A few years ago, experimenters found that a certain drug reduced food cravings in a strain of mice produced by Jackson. So the Food and Drug Administration approved it for human clinical trials. But it soon became apparent that the drug had serious psychiatric side effects in humans—which weren’t obvious in the initial animal experiments—and four of the patients committed suicide. The trials had to be abruptly stopped.
Despite very clear differences between humans and other species, obesity and diabetes research in animals continues, while more relevant, human-based methods are often ignored.
What about cardiovascular experiments using GM mice?
It turns out that mice who are bred in laboratories to be overweight rarely develop cardiovascular disease, unlike overweight humans—a fact that underscores the significant physiological differences between the two species.
Mice can be genetically modified to develop symptoms of cardiovascular disease—although they may not actually have the condition—and Jackson sells 834 different strains of them.
So do any of those 834 strains make for good “models” of human heart disease? In a recent large-scale analysis that evaluated 11 parameters of the heart, researchers found that just one single parameter was reasonable to use in comparisons between rodents and humans.
Heart failure experiments using animals have a particularly dismal track record. A 2015 scientific journal article put it this way: “[I]nsights gleaned from animal-based research efforts have shown poor translation in terms of deciphering human heart failure and developing effective therapies.” The paper goes on to suggest a solution: “[W]e must position our own species at center stage as the quintessential animal model for 21st century heart failure research.”
When it comes to cardiovascular experiments on animals, the story of the drug rosiglitazone is a particularly cautionary tale. A few years ago, multiple experiments on Jackson mice found that it decreased hardening of the arteries and was useful in mitigating other cardiovascular problems. However, these experiments failed to predict that it would significantly increase the risk of bladder cancer in humans.

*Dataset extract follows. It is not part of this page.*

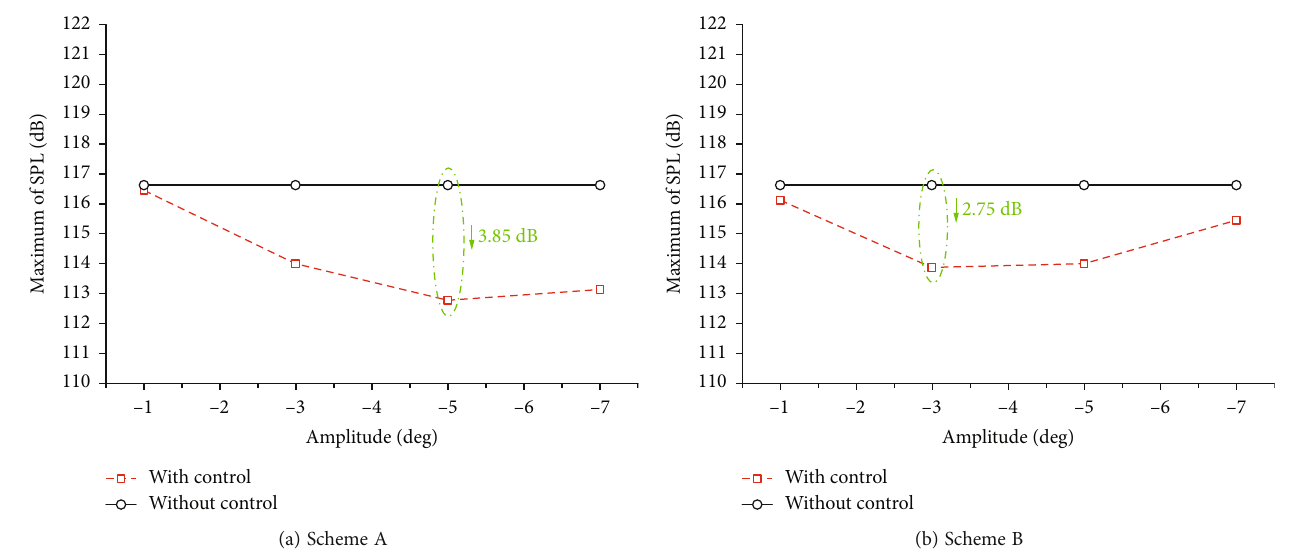
Figure 10: E ff ect of fl ap local nonharmonic inputs on maximum sound pressure level of the noise from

What is the track record on the use of GM mice in ALS experiments?
Amyotrophic lateral sclerosis (ALS), or Lou Gehrig’s disease, is a progressive, degenerative illness affecting motor neurons. Mice genetically altered to develop ALS suffer from impaired coordination, severe muscle weakness, limb tremors, and paralysis.
The Jackson mouse strains most commonly used in ALS experiments have mutations that control the production of a specific protein. However, 98 percent of human ALS cases don’t involve these mutations.
So it’s not surprising that an in-depth analysis of ALS experiments using these GM mice found contradictory and ultimately useless experimental results. It also uncovered the fact that experimenters often choose not to publish studies in which treatments proved to be ineffective. The authors of the analysis warned that this bias in reporting could lead to “unnecessary (and possibly harmful) clinical trials in humans.” And that is just what happened in 2007 and 2008, when clinical ALS trials based on the “success” of compounds in Jackson mice were found to be ineffective.
In addition, a 2016 comprehensive review of ALS animal experiments warned that their results “guide researchers and resources along fruitless avenues.”
Meanwhile, experimenters have yet to develop a cure for ALS or any therapies that reverse its symptoms in human patients.
What is life like for GM mice?
GM mice commonly suffer because of the disease-like symptoms that experimenters make them endure. And their genetic modifications can also result in unintended side effects, including lameness, susceptibility to other diseases, stress, brain defects, deafness, and even death.
We must stop spending our limited public health money on this cruel and wasteful practice and instead divert it to human-relevant, non-animal methods of disease research.